WORK REQUEST 1: Say whether each statement below agrees with the essay on "Better Call Saul": (a) the essay says many Catholics today view the sacrament of Reconciliation with skepticism; (b) "Better Call Saul" is set ten years before the events of "Breaking Bad"; (c) Chuck is Jimmy McGill's younger brother. Answer each with yes or no and quote the words of the essay that decide it.
WORK REQUEST 2: Reproduce the part of the essay on "Better Call Saul" that begins at the words "Today many Catholics" and stops after the words "trying it again.".

This essay contains spoilers for the final season and final episode of “Better Call Saul.”

Today many Catholics view the sacrament of Reconciliation with skepticism. “Why do I need to share my sins with some priest in a box?” “Who cares what he thinks?” It doesn’t take many bad experiences with priests who think the confessional is their chance to sit in judgment of others to make one uninterested in trying it again.

But as I have watched the brilliant TV series “Better Call Saul” come to its conclusion these last few weeks, I‘ve been surprised by its potent reflections on the liberating power of admitting our crimes and the catastrophic burden that sins unexpressed can have on us.

I‘ve been surprised by its potent reflections on the liberating power of admitting our crimes and the catastrophic burden that sins unexpressed can have on us.

“Better Call Saul,” which began in 2013 as a prequel to the widely acclaimed 2008-13 series “Breaking Bad,” is about Saul Goodman (Bob Odenkirk), the crooked lawyer from “Bad” who aided and abetted hero/villain Walter White in his meth business. Set six years before the events of the parent series, “Saul” follows the lawyer under his real name, Jimmy McGill, as he struggles to overcome his lifelong instincts toward the crooked to become a successful lawyer like his demanding older brother Chuck (Michael McKean).

DATASET EXTRACT:
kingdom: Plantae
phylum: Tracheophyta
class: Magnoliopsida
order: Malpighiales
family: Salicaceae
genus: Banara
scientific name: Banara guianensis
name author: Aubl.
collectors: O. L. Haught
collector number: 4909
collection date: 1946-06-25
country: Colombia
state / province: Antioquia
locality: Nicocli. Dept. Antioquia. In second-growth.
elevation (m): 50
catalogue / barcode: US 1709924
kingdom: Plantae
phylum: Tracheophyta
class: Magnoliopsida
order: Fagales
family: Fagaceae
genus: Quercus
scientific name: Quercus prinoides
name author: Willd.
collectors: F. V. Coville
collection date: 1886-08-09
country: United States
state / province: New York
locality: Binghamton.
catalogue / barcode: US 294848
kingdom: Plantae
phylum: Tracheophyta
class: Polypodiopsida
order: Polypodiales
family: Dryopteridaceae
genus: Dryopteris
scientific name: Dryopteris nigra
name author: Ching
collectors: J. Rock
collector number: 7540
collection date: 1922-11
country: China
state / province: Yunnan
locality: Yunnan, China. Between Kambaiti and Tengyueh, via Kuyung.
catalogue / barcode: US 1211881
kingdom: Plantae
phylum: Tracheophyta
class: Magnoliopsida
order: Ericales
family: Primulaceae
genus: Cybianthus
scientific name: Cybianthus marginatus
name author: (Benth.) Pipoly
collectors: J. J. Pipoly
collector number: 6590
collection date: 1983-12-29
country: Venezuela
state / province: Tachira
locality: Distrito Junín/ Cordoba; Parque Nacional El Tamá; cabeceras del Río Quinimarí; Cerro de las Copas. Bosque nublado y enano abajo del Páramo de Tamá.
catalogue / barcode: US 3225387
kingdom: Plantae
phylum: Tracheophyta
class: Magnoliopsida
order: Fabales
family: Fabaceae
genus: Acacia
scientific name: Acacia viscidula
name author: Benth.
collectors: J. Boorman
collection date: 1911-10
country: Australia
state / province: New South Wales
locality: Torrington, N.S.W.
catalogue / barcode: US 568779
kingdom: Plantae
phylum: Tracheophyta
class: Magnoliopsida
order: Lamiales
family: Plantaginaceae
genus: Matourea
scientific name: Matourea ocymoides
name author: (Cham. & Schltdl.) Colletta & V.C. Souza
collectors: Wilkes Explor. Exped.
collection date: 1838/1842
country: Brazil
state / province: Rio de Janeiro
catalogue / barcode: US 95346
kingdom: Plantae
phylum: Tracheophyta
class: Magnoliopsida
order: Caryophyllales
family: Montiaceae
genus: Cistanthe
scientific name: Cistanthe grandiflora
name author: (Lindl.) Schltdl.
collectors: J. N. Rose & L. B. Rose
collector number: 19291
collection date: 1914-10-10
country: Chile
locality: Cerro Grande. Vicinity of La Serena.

EXERCISE ANSWER 1:
(a) Yes: "Today many Catholics view the sacrament of Reconciliation with skepticism."
(b) No: "Set six years before the events of the parent series"
(c) No: "his demanding older brother Chuck"

EXERCISE ANSWER 2:
Today many Catholics view the sacrament of Reconciliation with skepticism. “Why do I need to share my sins with some priest in a box?” “Who cares what he thinks?” It doesn’t take many bad experiences with priests who think the confessional is their chance to sit in judgment of others to make one uninterested in trying it again.